Take raw materials. Sure, China has pushed up prices. That's bad news for buyers, but good for producers.
The struggling American steel industry, for instance, last year had its strongest sales in 30 years, says Danjczek, of the U.S. Steel Manufacturers Association. One reason, he says, is that global steel makers sold to China instead of competing with companies in the United States.
But economists and politicians fret about America's trade deficit, especially the amount of U.S. debt held by China.
"The concern is that if you go into an economic war, if China reduces the flow of investments to the United States, maybe the United States will have to raise interest rates," says Jorge Pinto, director of the Center for Global Finance at Pace University in New York.
While skeptical of that possibility, Pinto nonetheless says it would "definitely hurt the U.S. economy."
The most contentious issue, however, is what - if anything - should be done to slow the flood of Chinese imports.
Some industries want the United States to place tariffs, essentially a tax, on Chinese goods. Others want quotas, or limits on the number of items that can be imported.
That is the demand of U.S. textile and apparel makers, who have been hammered since January, when quotas that had limited imports of clothing and textiles since the 1970s were lifted.
China's rise helped push Ge-Ray Fabrics, a Morganville textile manufacturer, and its North Carolina factory into bankruptcy, says Larry Casper, the factory's general manager.
In South Hackensack, Spinnerin Dye, a textile dye company, closed in February. After years of losing customers to foreign competition, the quota removal was "the icing on the cake," says owner Bill Rabidan.
Compared with last year, Chinese imports are up by more than 50 percent, even after President Bush reintroduced limits on a few items of apparel in response to industry pressure.
Last Thursday, the administration announced it would begin negotiations this week toward a comprehensive agreement with China to try to staunch the flood of clothing and textile imports.
Opponents of tariffs and quotas, however, say such measures merely protect weak and uncompetitive industries.

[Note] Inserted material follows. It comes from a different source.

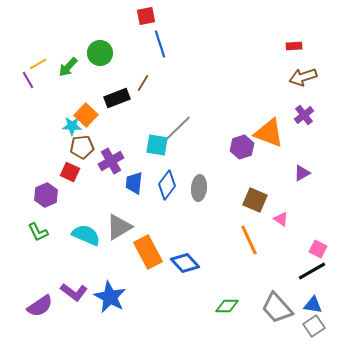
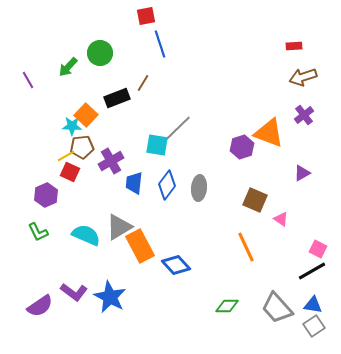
yellow line at (38, 64): moved 28 px right, 92 px down
orange line at (249, 240): moved 3 px left, 7 px down
orange rectangle at (148, 252): moved 8 px left, 6 px up
blue diamond at (185, 263): moved 9 px left, 2 px down
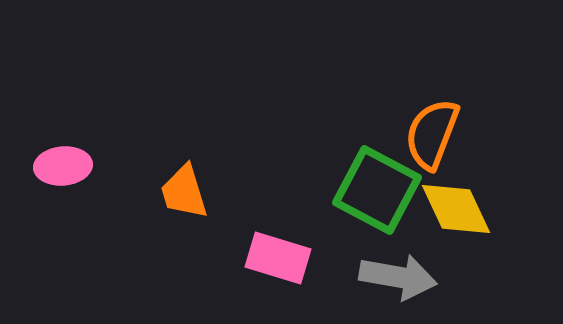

The answer, they say, is not protection but stronger American businesses.
"It's good to have competition," Pinto says. "The United States will accommodate in a different way and will continue to be a superpower."
That was the case two decades ago, with Japan. An influx of Japanese imports - especially cars, electronic goods and microchips - was prompting similar concerns that the United States would lose jobs and be hurt economically.
It didn't happen, and no one is worried about Japan today. But that was an entirely different situation, says George T. Haley, a business professor at the University of New Haven in Connecticut and an author of books on China.
With a population "bigger than the United States, Europe and Japan combined," China presents a challenge unlike any other, Haley says.
"The optimistic people basically argue that it's a natural event - that it happens throughout history and we are basically going to have to find a way to tolerate it," he says. But, he adds, there is no doubt some concerns are warranted.
"They're single-minded," he says of the Chinese. "They have ambitions to be basically a world superpower, and a very wealthy, dominant economy in the world."